Há um tempo atrás me peguei pensando na ligações existentes entre o primeiro idioma que aprendemos nas nossas vidas e a forma que funcionam os nossos pensamentos.

Assim, um exemplo baseado na minha experiência linguística, se é que ela pode ser denominada desta forma:

Eu nasci e cresci com o idioma português e japonês. Logo, meu raciocínio deriva-se da forma como as primeiras palavras e expressões foram gravadas na minha cabeça. Mas isso agora não vem muito ao caso, pois quero fazer um paralelo entre os faladores de “brasileiro” e os faladores de alemão. 

Moro na Alemanha há exatamente 5 anos e 8 meses. Percebi que, muito do que eu vivenciei dos alemães, pode estar ligado ao idioma. Para quem não sabe, o idioma alemão funciona assim:

– tudo numa frase tem seu lugar;

– é muito formal – mas o japonês é mais formal ainda (talvez por isso seriam mais fechados???)

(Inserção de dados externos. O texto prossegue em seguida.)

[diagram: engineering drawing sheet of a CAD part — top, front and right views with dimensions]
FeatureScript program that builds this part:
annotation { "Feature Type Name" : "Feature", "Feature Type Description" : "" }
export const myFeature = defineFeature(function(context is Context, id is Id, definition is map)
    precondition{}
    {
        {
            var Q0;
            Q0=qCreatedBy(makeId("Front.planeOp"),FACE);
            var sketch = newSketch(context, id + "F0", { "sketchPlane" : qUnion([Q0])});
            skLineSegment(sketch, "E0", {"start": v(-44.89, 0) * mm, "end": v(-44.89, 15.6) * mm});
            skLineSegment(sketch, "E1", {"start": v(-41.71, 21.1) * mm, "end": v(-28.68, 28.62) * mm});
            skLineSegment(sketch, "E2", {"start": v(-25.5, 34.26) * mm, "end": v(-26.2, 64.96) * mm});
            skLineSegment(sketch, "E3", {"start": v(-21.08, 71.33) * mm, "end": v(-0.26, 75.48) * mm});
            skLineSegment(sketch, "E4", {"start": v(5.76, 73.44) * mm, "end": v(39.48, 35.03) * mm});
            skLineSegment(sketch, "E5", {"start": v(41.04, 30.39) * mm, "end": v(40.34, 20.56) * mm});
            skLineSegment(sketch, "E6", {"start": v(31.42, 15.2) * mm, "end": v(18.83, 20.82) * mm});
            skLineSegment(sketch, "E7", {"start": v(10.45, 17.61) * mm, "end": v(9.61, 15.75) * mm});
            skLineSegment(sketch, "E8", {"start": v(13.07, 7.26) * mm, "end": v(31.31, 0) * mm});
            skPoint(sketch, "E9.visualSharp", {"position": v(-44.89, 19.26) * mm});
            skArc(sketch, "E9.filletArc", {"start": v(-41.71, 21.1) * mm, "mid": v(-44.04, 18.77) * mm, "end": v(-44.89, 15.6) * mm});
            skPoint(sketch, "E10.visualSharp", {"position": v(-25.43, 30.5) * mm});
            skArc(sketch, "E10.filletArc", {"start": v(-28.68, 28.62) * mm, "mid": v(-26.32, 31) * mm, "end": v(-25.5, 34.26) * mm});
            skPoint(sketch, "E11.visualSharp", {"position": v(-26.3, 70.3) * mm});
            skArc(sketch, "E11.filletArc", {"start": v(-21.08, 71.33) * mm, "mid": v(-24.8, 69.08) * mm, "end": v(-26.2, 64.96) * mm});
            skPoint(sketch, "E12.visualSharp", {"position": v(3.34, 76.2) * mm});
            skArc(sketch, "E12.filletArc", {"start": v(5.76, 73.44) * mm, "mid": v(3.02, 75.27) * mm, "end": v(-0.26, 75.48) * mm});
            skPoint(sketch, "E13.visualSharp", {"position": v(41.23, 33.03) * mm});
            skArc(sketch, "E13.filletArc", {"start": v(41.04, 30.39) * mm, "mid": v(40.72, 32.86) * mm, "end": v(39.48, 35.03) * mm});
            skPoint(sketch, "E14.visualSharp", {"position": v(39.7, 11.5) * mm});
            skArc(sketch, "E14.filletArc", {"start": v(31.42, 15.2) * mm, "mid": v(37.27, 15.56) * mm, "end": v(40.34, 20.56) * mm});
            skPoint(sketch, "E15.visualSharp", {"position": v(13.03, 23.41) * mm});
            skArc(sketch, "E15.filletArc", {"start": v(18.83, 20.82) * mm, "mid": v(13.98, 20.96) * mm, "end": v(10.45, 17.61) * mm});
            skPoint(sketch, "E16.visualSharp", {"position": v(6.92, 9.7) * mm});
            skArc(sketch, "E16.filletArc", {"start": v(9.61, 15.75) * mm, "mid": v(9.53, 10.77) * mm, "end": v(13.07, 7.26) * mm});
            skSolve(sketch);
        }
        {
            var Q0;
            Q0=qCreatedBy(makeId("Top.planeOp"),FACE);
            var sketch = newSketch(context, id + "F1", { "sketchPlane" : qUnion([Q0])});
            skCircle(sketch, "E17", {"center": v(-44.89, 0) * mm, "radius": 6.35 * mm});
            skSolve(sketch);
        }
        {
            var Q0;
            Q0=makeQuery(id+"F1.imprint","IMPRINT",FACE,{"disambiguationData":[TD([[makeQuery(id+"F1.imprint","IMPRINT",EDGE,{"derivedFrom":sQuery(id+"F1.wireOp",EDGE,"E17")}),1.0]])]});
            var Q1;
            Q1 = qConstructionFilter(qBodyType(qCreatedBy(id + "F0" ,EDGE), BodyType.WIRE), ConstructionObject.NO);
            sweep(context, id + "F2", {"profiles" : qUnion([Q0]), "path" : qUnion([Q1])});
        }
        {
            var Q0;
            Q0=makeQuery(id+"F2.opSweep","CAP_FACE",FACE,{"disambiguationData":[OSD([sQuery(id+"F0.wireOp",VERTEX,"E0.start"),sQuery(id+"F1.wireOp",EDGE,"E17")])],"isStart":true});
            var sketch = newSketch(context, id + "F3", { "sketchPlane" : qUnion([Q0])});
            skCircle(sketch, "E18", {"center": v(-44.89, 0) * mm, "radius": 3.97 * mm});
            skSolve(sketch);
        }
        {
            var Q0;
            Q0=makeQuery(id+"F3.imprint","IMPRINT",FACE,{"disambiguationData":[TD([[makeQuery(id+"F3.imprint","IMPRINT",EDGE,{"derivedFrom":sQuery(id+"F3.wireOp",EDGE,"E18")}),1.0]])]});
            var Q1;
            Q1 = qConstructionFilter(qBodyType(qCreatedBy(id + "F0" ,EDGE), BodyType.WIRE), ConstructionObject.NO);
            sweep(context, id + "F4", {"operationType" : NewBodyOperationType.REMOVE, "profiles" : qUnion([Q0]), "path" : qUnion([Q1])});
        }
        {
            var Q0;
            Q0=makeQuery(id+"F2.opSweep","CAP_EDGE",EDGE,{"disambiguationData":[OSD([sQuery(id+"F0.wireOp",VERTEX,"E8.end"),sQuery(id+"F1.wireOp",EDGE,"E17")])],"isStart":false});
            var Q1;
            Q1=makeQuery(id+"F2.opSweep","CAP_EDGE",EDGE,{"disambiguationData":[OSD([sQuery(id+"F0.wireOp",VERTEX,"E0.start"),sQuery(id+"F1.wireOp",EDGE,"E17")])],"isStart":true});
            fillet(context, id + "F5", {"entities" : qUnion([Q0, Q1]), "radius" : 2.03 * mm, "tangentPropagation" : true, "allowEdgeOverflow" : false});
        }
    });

– existem verbos extremamente expecíficos para cada coisa que se faz;

– não é nada flexível, quer dizer, não existe muito o duplo sentido* que pra gente é normalíssimo

– e assim por diante.

A partir daí, lembrei-me de outra coisa: os latinos são conhecidos mundialmente pelo seu jogo de cintura. Latino é derivado de Latim. Não sei muito da origem e formação da língua latina, mas se ela for flexível e cheia de vais-e-vêns como o português, espanhol, etc. (todas línguas latinas), não seria possível que realmente haja relação entre as duas variáveis “idioma” e “comportamento”? Que a formação do pensamento seja derivada também da forma em que a língua mãe se comporta? Será que existem líguas em que o pronome possessivo ou o verbo “ter” não existem e, consequentemente, as pessoas comportam-se de forma menos gananciosa? Ou seria o inverso de tudo isso? O homem aprendeu a falar depois de já existir uma tal de sociedade. E talvez, a origem do idioma esteja diretamente ligada ao comportamento que os seres mantinham nas antigas e primitivas sociedades…  Hm… penso, penso.

*fui questionada ha pouco sobre o termo “duplo sentido”. Duplo sentido, neste caso, refiro-me essencialmente à capacidade de uma expressão ou termo tem de significar algo que, literalmente, não faz sentido. E não o fato de uma palavra e/ou expressão possuir diferentes sifnificados.